Below are some real images acquired with the single-pixel camera. More images can be
found here. Imperfections of the system contribute to additive noise in the obtained images: subtle
nonlinearities in the photodiode, nonuniformity of the mirrors
(reflectance and position), quantization noise at the A/D convertor,
circuit noise in the photodiode. The reconstruction should alleviate
quantization noise and circuit noise.

Figure 2:
Picture from a 'normal' digital camera (Left). Picture from the
single-pixel camera (Middle K=800 measurements, Right K=1600, the
reconstructed images have 64*64=4096 pixels).
    We performed simulations of compressive sensing, first in an
optics-free case and then using the digital camera simulator ISET. Outside of the DMD which we believe was this one, none of the optical properties of the single-pixel camera were available. We took the following numbers: for the first lens f (focal length) 0.08m, F number 4; for the second lens f 0.1m, F number 4; the photodiode is a single 2.8um*2.8um pixel with integration time 0.101s and geometric efficiency 85% (which does not matter that much since there is a single pixel); we assumed monochromatic light, illuminance 90 cd/m2, and 12 bit digitization. Losses at the DMD were not simulated. For all simulations below, we took K=1024 measurements of a 64 by 64 Shepp-Logan phantom
(N=4096). Note that the reconstruction will work better as N becomes
bigger.
    For the optics-free simulations, we looked at different measurement
matrices.We got almost perfect reconstructions with all of them.

Figure 3:
Optics-free simulations with different measurement matrices. The l2
norm (least squares) performs poorly in all cases. The l1 norm
minimization gives almost perfect reconstruction.
    For the optics-limited simulations, we used the Hadamard-Walsh basis as measurement basis and adapted the dynamic
range accordingly.
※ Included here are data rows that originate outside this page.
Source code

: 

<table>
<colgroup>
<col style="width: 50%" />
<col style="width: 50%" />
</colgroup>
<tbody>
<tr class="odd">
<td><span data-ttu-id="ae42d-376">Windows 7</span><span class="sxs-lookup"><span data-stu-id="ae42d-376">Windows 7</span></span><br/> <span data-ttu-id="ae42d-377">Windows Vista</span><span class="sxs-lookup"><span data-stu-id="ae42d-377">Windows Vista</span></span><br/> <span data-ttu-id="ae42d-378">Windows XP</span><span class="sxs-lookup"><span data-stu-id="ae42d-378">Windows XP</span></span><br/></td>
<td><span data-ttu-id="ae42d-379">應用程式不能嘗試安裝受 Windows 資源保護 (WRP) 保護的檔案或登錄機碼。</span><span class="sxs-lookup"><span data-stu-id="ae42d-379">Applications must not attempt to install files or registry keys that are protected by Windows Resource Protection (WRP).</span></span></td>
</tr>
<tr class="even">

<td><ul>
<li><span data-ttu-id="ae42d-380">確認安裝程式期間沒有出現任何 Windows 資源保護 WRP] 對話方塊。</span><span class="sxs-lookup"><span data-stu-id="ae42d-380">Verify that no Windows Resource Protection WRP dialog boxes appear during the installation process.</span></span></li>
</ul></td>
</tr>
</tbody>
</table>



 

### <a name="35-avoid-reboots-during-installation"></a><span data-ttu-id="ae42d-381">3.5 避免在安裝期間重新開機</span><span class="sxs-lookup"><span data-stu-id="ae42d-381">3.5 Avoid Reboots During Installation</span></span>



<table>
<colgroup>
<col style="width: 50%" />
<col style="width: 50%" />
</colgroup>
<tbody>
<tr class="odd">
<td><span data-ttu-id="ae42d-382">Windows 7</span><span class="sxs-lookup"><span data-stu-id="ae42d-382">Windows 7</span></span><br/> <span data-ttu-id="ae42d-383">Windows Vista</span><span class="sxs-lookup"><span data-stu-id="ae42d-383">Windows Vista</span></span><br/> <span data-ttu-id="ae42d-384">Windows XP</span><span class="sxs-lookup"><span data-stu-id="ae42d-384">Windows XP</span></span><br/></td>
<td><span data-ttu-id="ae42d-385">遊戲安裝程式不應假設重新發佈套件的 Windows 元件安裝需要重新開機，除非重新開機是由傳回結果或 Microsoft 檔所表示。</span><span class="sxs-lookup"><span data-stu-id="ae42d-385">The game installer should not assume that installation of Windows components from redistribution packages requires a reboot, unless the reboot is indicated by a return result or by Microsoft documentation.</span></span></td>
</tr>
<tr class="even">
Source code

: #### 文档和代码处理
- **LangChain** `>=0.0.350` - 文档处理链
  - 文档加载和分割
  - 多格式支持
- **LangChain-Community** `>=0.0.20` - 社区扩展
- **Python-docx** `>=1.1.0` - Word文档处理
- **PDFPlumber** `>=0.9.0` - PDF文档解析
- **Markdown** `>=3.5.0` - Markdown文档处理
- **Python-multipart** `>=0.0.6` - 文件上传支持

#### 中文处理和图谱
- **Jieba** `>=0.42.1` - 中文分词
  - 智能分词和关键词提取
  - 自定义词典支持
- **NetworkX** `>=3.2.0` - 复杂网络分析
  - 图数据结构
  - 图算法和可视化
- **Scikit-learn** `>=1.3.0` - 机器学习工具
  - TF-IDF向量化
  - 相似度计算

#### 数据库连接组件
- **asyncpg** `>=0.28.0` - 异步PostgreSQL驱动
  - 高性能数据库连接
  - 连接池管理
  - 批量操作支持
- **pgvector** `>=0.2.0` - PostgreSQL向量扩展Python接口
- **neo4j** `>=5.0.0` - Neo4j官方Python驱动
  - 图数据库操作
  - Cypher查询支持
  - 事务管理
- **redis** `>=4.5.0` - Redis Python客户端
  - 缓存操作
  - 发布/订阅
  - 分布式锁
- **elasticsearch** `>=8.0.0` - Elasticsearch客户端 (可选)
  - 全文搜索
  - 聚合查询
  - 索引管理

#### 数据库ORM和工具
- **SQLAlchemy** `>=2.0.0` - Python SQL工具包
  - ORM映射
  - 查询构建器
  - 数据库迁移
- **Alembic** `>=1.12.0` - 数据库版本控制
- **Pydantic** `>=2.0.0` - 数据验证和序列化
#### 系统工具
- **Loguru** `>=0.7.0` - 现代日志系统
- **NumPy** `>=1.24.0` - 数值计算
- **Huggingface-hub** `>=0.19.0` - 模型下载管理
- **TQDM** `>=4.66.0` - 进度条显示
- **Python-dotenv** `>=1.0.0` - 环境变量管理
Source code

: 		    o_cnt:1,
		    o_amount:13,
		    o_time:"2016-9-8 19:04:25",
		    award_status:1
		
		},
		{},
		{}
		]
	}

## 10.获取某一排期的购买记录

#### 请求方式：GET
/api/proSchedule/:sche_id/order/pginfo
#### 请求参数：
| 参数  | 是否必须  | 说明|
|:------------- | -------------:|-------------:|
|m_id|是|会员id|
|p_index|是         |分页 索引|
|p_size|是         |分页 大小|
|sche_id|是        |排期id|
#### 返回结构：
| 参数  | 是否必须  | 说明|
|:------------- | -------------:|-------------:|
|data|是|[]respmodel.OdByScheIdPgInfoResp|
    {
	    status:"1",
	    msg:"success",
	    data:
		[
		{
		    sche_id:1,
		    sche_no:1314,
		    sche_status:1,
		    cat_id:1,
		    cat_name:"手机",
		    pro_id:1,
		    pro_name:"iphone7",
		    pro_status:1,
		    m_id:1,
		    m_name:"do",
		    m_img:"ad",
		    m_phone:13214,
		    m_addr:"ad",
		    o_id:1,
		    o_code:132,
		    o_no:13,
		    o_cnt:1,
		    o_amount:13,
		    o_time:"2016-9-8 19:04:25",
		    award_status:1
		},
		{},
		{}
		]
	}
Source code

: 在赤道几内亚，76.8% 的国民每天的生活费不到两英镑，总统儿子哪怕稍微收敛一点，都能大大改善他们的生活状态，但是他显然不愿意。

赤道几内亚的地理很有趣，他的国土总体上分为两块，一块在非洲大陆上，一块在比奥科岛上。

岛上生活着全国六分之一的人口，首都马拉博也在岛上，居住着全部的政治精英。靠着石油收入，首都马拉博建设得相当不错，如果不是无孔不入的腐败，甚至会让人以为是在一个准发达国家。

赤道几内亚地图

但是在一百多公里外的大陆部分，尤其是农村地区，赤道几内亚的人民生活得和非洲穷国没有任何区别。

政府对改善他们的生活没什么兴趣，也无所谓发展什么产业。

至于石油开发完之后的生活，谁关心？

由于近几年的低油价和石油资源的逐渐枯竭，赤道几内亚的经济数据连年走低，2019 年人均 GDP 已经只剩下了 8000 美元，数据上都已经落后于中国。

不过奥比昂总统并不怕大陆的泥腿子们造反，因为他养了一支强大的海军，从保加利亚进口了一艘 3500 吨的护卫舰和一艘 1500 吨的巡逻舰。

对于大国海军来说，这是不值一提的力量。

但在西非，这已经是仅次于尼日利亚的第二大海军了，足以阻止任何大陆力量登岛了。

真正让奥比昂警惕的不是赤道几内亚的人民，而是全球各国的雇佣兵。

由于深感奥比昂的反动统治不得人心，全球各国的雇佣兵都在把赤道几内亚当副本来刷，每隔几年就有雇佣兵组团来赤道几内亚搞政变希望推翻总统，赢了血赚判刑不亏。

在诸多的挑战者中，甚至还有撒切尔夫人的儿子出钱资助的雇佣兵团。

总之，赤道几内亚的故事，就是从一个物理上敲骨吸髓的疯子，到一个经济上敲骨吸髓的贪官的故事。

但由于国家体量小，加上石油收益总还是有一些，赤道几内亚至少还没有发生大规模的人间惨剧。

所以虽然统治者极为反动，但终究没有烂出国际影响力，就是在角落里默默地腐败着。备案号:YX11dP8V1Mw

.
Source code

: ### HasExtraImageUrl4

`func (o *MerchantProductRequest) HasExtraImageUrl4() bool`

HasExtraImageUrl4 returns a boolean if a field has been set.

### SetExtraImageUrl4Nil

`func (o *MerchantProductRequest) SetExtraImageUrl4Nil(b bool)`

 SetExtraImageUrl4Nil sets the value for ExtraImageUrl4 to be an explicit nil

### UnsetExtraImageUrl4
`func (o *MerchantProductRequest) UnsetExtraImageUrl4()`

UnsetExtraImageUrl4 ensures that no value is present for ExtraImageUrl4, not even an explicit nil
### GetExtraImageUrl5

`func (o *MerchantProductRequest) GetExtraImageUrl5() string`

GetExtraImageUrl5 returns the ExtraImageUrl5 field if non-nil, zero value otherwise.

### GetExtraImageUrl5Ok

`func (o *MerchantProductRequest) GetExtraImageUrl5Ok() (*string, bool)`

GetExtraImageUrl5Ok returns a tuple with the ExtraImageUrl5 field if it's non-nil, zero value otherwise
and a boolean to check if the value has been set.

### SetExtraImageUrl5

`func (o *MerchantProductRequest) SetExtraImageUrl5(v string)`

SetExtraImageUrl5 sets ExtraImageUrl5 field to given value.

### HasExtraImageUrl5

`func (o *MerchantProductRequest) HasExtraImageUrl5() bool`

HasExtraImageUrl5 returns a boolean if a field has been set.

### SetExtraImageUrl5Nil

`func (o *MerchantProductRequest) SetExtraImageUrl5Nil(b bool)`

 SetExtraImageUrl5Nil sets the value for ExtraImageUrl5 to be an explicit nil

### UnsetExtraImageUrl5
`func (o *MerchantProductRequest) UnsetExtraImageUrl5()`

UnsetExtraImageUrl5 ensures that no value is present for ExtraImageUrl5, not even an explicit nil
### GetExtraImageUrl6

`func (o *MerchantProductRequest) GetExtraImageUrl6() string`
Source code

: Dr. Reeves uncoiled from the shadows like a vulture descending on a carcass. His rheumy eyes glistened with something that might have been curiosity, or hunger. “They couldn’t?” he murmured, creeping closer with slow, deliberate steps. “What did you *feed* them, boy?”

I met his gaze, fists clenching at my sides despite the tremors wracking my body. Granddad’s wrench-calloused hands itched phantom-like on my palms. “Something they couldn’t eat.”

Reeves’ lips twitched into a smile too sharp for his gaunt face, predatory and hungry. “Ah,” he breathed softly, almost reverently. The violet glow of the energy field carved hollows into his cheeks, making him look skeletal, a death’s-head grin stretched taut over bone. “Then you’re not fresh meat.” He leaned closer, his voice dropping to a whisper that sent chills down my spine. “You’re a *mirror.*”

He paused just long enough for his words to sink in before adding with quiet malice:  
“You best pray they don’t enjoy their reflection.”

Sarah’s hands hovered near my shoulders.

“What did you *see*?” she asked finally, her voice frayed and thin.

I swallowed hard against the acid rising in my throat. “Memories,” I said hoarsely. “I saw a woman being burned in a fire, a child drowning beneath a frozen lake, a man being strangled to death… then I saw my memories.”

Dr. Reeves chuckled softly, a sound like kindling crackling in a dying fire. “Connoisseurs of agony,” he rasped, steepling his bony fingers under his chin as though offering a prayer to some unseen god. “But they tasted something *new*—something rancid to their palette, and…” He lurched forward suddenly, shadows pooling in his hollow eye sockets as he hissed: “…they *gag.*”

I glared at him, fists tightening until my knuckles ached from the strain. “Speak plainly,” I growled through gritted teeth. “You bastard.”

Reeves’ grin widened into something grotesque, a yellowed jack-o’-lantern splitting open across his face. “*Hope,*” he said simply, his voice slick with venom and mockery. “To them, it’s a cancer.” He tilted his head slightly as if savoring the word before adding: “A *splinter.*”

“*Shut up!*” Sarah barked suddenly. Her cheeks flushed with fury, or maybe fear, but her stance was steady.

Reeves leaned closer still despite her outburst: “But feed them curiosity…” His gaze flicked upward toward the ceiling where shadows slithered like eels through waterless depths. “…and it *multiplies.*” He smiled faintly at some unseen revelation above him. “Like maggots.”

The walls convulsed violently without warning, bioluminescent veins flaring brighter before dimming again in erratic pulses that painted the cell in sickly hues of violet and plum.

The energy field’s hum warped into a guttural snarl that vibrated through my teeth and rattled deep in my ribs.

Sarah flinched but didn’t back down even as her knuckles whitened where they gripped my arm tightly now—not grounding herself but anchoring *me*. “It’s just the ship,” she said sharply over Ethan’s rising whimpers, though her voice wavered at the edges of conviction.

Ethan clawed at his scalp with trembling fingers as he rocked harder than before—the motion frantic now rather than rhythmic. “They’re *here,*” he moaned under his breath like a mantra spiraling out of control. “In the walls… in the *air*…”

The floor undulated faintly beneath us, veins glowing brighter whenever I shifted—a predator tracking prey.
As mentioned above, alternative solutions could be found. The digitization is implemented
in a simple way which does not take the effective range of the signal
into account. Empirically, it has been found not to be a limiting
factor (Duarte, 2008). As in the optics-free case, the l1 reconstruction
outperforms by far the l2 reconstruction. However, the reconstruction is
not perfect anymore, as expected.

Figure 4:
Optics-limitics simulations with and without quantization. The l1
minimization reconstruction is much better than the least squares
reconstruction, but the phantom is not perfectly reconstructed anymore
because of the blur introduced by the two lenses.
    In (Duarte, 2008) a Daubechies-4 wavelet basis is used for the sparse
reconstruction (i.e., as basis where the signal is known to be sparse). However, cscamera_test.m provided here is using the mesurement
matrix directly, so we believe that the original signal was assumed to
be sparse, without the need to do any transformation. We used the same
assumption in our simulations. We also tried to used the Fourier basis as sparse
basis (since the Shepp Logan phantom has a sparse Fourier
representation) but did not get good reconstruction so far (even in
the ideal case, without the optics), probably
because of the parameters used and the bad conditioning of the matrices. cscamera_test.m
is using a total variation minimization with quadratic constraints,
whereas we used a total variation minimization with equality
constraints and slightly different parameters. Our goal was not to
reproduce their results (since none of the optics was known anyway),
but to get an idea of the relative contribution of the reconstruction
and the optics to the imperfections seen. We have provided a framework
in which further, more precise simulations, could be performed.